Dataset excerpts
:::::
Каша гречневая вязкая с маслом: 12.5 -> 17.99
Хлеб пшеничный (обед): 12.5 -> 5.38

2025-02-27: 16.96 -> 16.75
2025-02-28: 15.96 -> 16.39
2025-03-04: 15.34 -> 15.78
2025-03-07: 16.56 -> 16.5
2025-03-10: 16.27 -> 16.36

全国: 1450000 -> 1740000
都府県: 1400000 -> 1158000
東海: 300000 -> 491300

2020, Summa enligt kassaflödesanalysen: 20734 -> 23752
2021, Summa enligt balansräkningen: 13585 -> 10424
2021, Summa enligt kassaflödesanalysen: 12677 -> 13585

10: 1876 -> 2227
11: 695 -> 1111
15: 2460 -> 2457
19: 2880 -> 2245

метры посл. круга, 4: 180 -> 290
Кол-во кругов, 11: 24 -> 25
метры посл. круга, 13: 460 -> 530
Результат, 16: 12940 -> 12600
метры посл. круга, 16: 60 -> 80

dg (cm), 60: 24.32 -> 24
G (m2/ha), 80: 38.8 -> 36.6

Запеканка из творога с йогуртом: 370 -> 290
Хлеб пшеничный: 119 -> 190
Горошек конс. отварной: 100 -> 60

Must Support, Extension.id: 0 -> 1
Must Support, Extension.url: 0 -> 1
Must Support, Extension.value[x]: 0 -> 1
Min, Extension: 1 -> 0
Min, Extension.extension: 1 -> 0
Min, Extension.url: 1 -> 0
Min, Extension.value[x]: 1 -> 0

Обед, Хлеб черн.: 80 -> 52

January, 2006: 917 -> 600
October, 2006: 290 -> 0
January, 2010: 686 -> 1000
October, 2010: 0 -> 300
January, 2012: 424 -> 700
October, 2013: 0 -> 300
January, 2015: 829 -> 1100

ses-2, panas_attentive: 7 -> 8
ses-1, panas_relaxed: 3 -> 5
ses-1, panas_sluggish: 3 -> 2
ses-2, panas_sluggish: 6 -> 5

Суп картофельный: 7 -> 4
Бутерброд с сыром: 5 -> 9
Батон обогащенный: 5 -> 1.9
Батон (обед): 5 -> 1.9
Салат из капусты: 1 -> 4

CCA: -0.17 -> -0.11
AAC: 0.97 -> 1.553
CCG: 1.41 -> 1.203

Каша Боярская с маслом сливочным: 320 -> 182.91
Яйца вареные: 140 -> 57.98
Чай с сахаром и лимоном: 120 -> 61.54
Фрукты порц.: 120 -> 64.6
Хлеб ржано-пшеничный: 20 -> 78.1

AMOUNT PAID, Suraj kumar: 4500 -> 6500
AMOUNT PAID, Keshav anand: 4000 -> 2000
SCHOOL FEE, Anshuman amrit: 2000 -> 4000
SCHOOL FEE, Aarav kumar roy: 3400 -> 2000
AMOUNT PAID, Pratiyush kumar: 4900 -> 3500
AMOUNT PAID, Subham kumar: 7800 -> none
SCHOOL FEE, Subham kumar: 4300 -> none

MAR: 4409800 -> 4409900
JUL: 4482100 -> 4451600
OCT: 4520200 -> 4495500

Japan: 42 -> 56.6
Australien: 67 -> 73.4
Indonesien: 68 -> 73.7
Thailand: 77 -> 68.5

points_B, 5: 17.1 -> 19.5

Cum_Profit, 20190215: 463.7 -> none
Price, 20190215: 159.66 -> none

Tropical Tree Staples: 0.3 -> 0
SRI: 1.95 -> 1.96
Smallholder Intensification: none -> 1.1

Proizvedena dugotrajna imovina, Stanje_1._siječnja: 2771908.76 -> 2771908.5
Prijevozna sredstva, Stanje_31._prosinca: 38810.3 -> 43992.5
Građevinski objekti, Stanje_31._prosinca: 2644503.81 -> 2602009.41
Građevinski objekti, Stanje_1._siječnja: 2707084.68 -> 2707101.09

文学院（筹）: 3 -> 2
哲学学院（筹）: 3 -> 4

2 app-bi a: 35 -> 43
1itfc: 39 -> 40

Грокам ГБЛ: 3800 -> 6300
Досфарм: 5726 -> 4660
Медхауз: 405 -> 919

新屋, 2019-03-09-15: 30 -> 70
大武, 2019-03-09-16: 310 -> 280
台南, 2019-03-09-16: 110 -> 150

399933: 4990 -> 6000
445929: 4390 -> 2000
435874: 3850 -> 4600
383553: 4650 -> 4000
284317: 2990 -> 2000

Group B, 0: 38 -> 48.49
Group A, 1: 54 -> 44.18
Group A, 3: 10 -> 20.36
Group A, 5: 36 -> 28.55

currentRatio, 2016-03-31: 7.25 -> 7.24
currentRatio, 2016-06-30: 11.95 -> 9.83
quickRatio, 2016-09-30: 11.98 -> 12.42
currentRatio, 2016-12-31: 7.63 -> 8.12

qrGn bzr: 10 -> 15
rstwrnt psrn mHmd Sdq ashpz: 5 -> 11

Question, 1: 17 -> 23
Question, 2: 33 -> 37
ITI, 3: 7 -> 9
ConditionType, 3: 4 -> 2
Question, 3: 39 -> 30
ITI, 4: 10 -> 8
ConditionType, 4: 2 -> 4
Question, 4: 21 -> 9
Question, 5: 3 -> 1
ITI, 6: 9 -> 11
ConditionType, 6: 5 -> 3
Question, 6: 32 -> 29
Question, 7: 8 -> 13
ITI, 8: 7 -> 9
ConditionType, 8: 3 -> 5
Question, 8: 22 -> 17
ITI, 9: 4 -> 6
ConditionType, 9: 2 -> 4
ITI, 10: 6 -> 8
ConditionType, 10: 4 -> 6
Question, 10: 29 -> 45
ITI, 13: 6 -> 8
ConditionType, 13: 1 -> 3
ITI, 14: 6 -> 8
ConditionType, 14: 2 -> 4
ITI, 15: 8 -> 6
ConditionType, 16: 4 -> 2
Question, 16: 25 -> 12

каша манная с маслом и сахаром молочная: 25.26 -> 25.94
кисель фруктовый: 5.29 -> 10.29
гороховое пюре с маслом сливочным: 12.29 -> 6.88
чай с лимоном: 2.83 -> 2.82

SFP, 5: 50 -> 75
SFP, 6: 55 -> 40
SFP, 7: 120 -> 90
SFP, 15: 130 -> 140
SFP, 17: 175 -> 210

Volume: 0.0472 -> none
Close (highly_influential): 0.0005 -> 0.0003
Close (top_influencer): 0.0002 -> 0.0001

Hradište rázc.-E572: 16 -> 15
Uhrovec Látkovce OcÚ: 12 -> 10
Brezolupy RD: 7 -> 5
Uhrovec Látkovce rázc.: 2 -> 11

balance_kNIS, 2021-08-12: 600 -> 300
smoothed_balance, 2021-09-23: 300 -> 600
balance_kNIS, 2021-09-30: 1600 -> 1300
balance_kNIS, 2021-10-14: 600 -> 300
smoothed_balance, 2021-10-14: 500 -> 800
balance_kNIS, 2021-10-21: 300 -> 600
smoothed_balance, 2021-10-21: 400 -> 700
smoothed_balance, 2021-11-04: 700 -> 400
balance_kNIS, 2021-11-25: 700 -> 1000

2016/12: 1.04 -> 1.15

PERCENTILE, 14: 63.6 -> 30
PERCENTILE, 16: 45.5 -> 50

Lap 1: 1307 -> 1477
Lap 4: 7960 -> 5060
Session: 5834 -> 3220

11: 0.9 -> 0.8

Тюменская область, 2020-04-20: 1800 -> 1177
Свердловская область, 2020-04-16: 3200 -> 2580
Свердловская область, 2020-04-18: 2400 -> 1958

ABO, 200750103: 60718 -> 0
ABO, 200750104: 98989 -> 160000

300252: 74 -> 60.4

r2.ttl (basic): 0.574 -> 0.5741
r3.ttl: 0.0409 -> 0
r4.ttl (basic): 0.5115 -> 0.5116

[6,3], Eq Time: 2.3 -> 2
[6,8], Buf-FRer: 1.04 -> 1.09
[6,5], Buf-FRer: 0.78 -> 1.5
:::::
Exercise directions
Reproduce the data. Match each line exactly.

Result below
Каша гречневая вязкая с маслом: 12.5 -> 17.99
Хлеб пшеничный (обед): 12.5 -> 5.38

2025-02-27: 16.96 -> 16.75
2025-02-28: 15.96 -> 16.39
2025-03-04: 15.34 -> 15.78
2025-03-07: 16.56 -> 16.5
2025-03-10: 16.27 -> 16.36

全国: 1450000 -> 1740000
都府県: 1400000 -> 1158000
東海: 300000 -> 491300

2020, Summa enligt kassaflödesanalysen: 20734 -> 23752
2021, Summa enligt balansräkningen: 13585 -> 10424
2021, Summa enligt kassaflödesanalysen: 12677 -> 13585

10: 1876 -> 2227
11: 695 -> 1111
15: 2460 -> 2457
19: 2880 -> 2245

метры посл. круга, 4: 180 -> 290
Кол-во кругов, 11: 24 -> 25
метры посл. круга, 13: 460 -> 530
Результат, 16: 12940 -> 12600
метры посл. круга, 16: 60 -> 80

dg (cm), 60: 24.32 -> 24
G (m2/ha), 80: 38.8 -> 36.6

Запеканка из творога с йогуртом: 370 -> 290
Хлеб пшеничный: 119 -> 190
Горошек конс. отварной: 100 -> 60

Must Support, Extension.id: 0 -> 1
Must Support, Extension.url: 0 -> 1
Must Support, Extension.value[x]: 0 -> 1
Min, Extension: 1 -> 0
Min, Extension.extension: 1 -> 0
Min, Extension.url: 1 -> 0
Min, Extension.value[x]: 1 -> 0

Обед, Хлеб черн.: 80 -> 52

January, 2006: 917 -> 600
October, 2006: 290 -> 0
January, 2010: 686 -> 1000
October, 2010: 0 -> 300
January, 2012: 424 -> 700
October, 2013: 0 -> 300
January, 2015: 829 -> 1100

ses-2, panas_attentive: 7 -> 8
ses-1, panas_relaxed: 3 -> 5
ses-1, panas_sluggish: 3 -> 2
ses-2, panas_sluggish: 6 -> 5

Суп картофельный: 7 -> 4
Бутерброд с сыром: 5 -> 9
Батон обогащенный: 5 -> 1.9
Батон (обед): 5 -> 1.9
Салат из капусты: 1 -> 4

CCA: -0.17 -> -0.11
AAC: 0.97 -> 1.553
CCG: 1.41 -> 1.203

Каша Боярская с маслом сливочным: 320 -> 182.91
Яйца вареные: 140 -> 57.98
Чай с сахаром и лимоном: 120 -> 61.54
Фрукты порц.: 120 -> 64.6
Хлеб ржано-пшеничный: 20 -> 78.1

AMOUNT PAID, Suraj kumar: 4500 -> 6500
AMOUNT PAID, Keshav anand: 4000 -> 2000
SCHOOL FEE, Anshuman amrit: 2000 -> 4000
SCHOOL FEE, Aarav kumar roy: 3400 -> 2000
AMOUNT PAID, Pratiyush kumar: 4900 -> 3500
AMOUNT PAID, Subham kumar: 7800 -> none
SCHOOL FEE, Subham kumar: 4300 -> none

MAR: 4409800 -> 4409900
JUL: 4482100 -> 4451600
OCT: 4520200 -> 4495500

Japan: 42 -> 56.6
Australien: 67 -> 73.4
Indonesien: 68 -> 73.7
Thailand: 77 -> 68.5

points_B, 5: 17.1 -> 19.5

Cum_Profit, 20190215: 463.7 -> none
Price, 20190215: 159.66 -> none

Tropical Tree Staples: 0.3 -> 0
SRI: 1.95 -> 1.96
Smallholder Intensification: none -> 1.1

Proizvedena dugotrajna imovina, Stanje_1._siječnja: 2771908.76 -> 2771908.5
Prijevozna sredstva, Stanje_31._prosinca: 38810.3 -> 43992.5
Građevinski objekti, Stanje_31._prosinca: 2644503.81 -> 2602009.41
Građevinski objekti, Stanje_1._siječnja: 2707084.68 -> 2707101.09

文学院（筹）: 3 -> 2
哲学学院（筹）: 3 -> 4

2 app-bi a: 35 -> 43
1itfc: 39 -> 40

Грокам ГБЛ: 3800 -> 6300
Досфарм: 5726 -> 4660
Медхауз: 405 -> 919

新屋, 2019-03-09-15: 30 -> 70
大武, 2019-03-09-16: 310 -> 280
台南, 2019-03-09-16: 110 -> 150

399933: 4990 -> 6000
445929: 4390 -> 2000
435874: 3850 -> 4600
383553: 4650 -> 4000
284317: 2990 -> 2000

Group B, 0: 38 -> 48.49
Group A, 1: 54 -> 44.18
Group A, 3: 10 -> 20.36
Group A, 5: 36 -> 28.55

currentRatio, 2016-03-31: 7.25 -> 7.24
currentRatio, 2016-06-30: 11.95 -> 9.83
quickRatio, 2016-09-30: 11.98 -> 12.42
currentRatio, 2016-12-31: 7.63 -> 8.12

qrGn bzr: 10 -> 15
rstwrnt psrn mHmd Sdq ashpz: 5 -> 11

Question, 1: 17 -> 23
Question, 2: 33 -> 37
ITI, 3: 7 -> 9
ConditionType, 3: 4 -> 2
Question, 3: 39 -> 30
ITI, 4: 10 -> 8
ConditionType, 4: 2 -> 4
Question, 4: 21 -> 9
Question, 5: 3 -> 1
ITI, 6: 9 -> 11
ConditionType, 6: 5 -> 3
Question, 6: 32 -> 29
Question, 7: 8 -> 13
ITI, 8: 7 -> 9
ConditionType, 8: 3 -> 5
Question, 8: 22 -> 17
ITI, 9: 4 -> 6
ConditionType, 9: 2 -> 4
ITI, 10: 6 -> 8
ConditionType, 10: 4 -> 6
Question, 10: 29 -> 45
ITI, 13: 6 -> 8
ConditionType, 13: 1 -> 3
ITI, 14: 6 -> 8
ConditionType, 14: 2 -> 4
ITI, 15: 8 -> 6
ConditionType, 16: 4 -> 2
Question, 16: 25 -> 12

каша манная с маслом и сахаром молочная: 25.26 -> 25.94
кисель фруктовый: 5.29 -> 10.29
гороховое пюре с маслом сливочным: 12.29 -> 6.88
чай с лимоном: 2.83 -> 2.82

SFP, 5: 50 -> 75
SFP, 6: 55 -> 40
SFP, 7: 120 -> 90
SFP, 15: 130 -> 140
SFP, 17: 175 -> 210

Volume: 0.0472 -> none
Close (highly_influential): 0.0005 -> 0.0003
Close (top_influencer): 0.0002 -> 0.0001

Hradište rázc.-E572: 16 -> 15
Uhrovec Látkovce OcÚ: 12 -> 10
Brezolupy RD: 7 -> 5
Uhrovec Látkovce rázc.: 2 -> 11

balance_kNIS, 2021-08-12: 600 -> 300
smoothed_balance, 2021-09-23: 300 -> 600
balance_kNIS, 2021-09-30: 1600 -> 1300
balance_kNIS, 2021-10-14: 600 -> 300
smoothed_balance, 2021-10-14: 500 -> 800
balance_kNIS, 2021-10-21: 300 -> 600
smoothed_balance, 2021-10-21: 400 -> 700
smoothed_balance, 2021-11-04: 700 -> 400
balance_kNIS, 2021-11-25: 700 -> 1000

2016/12: 1.04 -> 1.15

PERCENTILE, 14: 63.6 -> 30
PERCENTILE, 16: 45.5 -> 50

Lap 1: 1307 -> 1477
Lap 4: 7960 -> 5060
Session: 5834 -> 3220

11: 0.9 -> 0.8

Тюменская область, 2020-04-20: 1800 -> 1177
Свердловская область, 2020-04-16: 3200 -> 2580
Свердловская область, 2020-04-18: 2400 -> 1958

ABO, 200750103: 60718 -> 0
ABO, 200750104: 98989 -> 160000

300252: 74 -> 60.4

r2.ttl (basic): 0.574 -> 0.5741
r3.ttl: 0.0409 -> 0
r4.ttl (basic): 0.5115 -> 0.5116

[6,3], Eq Time: 2.3 -> 2
[6,8], Buf-FRer: 1.04 -> 1.09
[6,5], Buf-FRer: 0.78 -> 1.5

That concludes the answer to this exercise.